Saarland University, Machine Learning Group, Fak. MI - Mathematik und Informatik, Campus E1 1, 66123 Saarbrücken, Germany

Machine Learning Group
Department of Mathematics and Computer Science - Saarland University

# DemoSSL

a Matlab GUI to explore semi-supervised learning and the influence of different similarity graphs

## PURPOSE

DemoSSL: The purpose of this demo is to show how graph-based semi-supervised learning depends on the graph structure, the amount of labeled data and the regularization parameter. As algorithm we use the one proposed by Zhou et al: "Learning with local and global consistency" .

## TUTORIAL

DemoSSL has been used for teaching purposes at the Machine Learning Summer School 2007 in Tuebingen, Germany.

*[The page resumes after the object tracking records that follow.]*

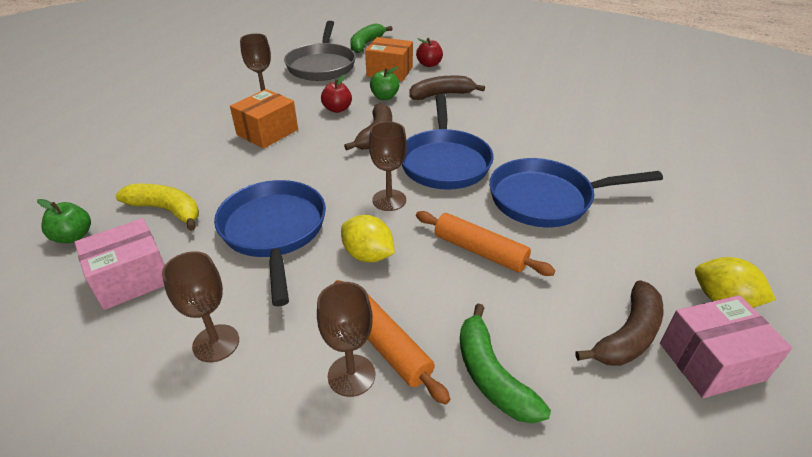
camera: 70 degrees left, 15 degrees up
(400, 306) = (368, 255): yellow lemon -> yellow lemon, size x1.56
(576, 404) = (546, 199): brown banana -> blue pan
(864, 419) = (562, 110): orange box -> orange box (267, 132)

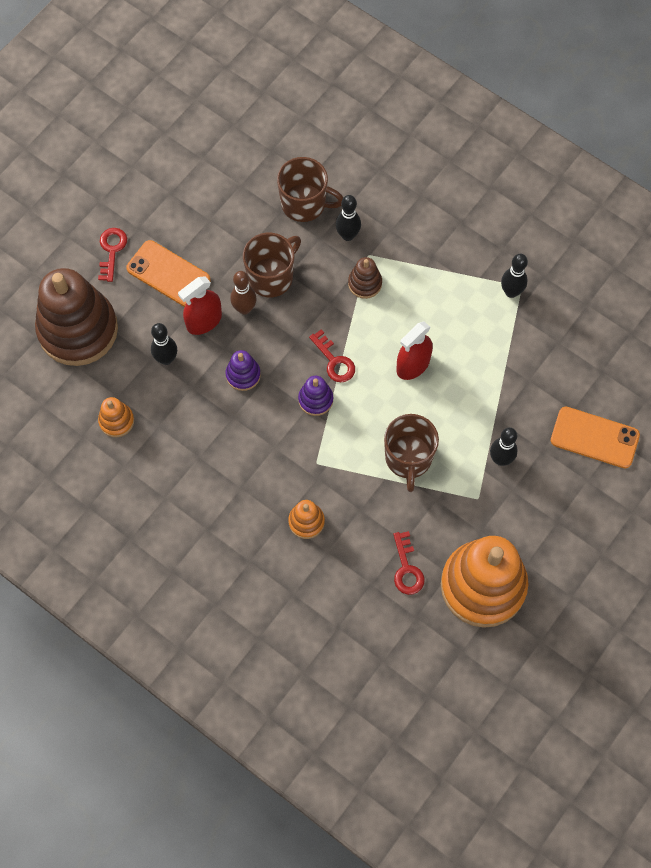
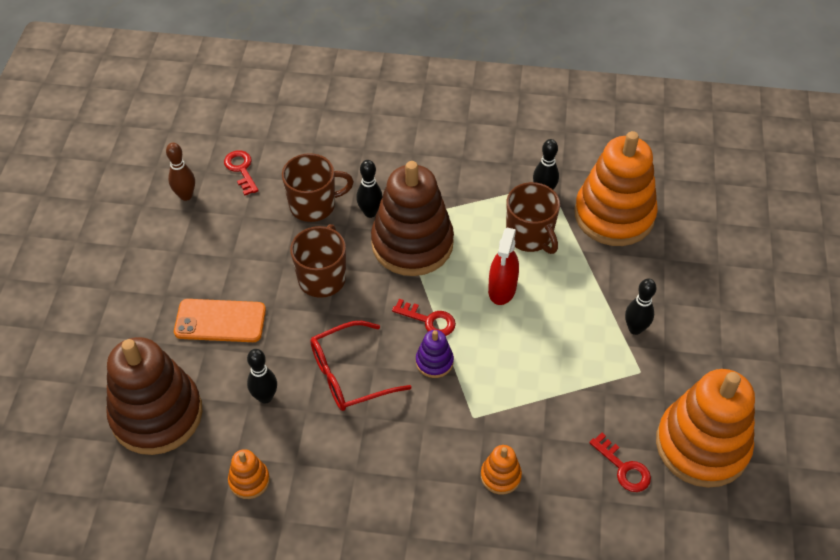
camera: 30 degrees left, 15 degrees down
(112, 250) = (150, 326): red key -> red key (241, 169)
(204, 321) = (281, 345): red spray bottle -> none
(243, 375) = (350, 374): purple stacking toy -> red glasses
(244, 308) = (314, 316): brown bowling pin -> brown bowling pin (186, 195)
(365, 283) = (412, 243): brown stacking toy -> brown stacking toy, size x2.33
(408, 458) = (554, 369): brown mug -> brown mug (530, 236)
(558, 346) = (614, 215): none -> orange stacking toy
(594, 437) = (699, 271): orange phone -> none

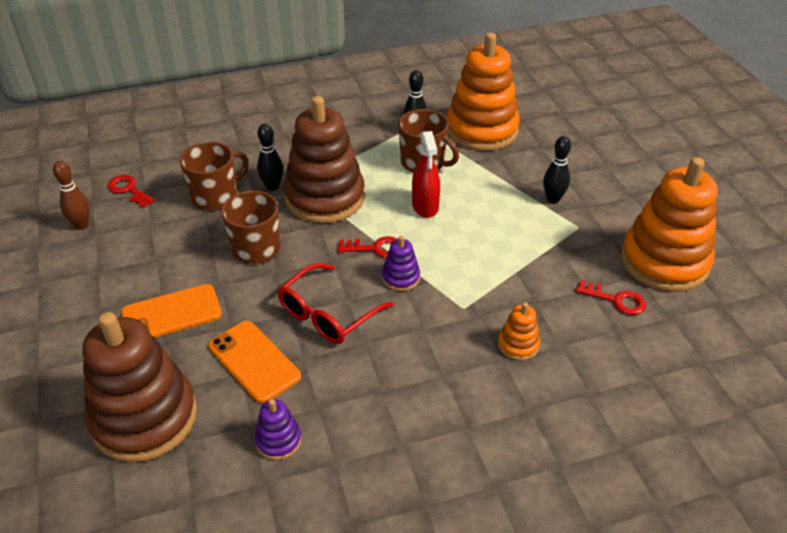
camera: 25 degrees left, 10 degrees down
(249, 480) = (278, 440): orange stacking toy -> purple stacking toy
(265, 397) = (254, 361): black bowling pin -> orange phone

The tutorial presents the theoretical basis of the algorithm of Zhou as well as of related ones. The influences of the different parameters on the classification results of the semisupervised learning algorithm are discussed, too.

## PANELS IN DemoSSL

• Plots: From left to right, the labeled and unlabeled points, the associated neighborhood graph and the result of the semi-supervise learning algorithm.
• Data Generator (Left): One can choose to draw data from a new dataset as well as a new sample from the same dataset. The latter is useful if one wants to study the influence of the statistical fluctuations on the semi-supervised learning algorithm.
• Graph Properties (Middle): The neighborhood graph and its parameter (the number of neighbors k or the neighborhood radius eps) can be choosen as well as the parameter sigma (kernel width) of the Gaussian weights.
• Graph Statistics (Middle/Bottom): The number of edges as well as the weights of the edges within/between the different classes are shown. Additionally, the number of the connected components of the graph is presented.
• SSL Parameters (Middle/Right): The control for the regularization parameter of the graph.
• SSL Classification results (Middle/Right): The percentage of training and test (on the unlabeled data) error are shown. Additionally, also the percentage of unlabeled points is reported. Points which are unlabeled are also counted as errors. However, unlabeled points should be rather seen as a third class which indicates that the algorithm has not enough information to infer their labels.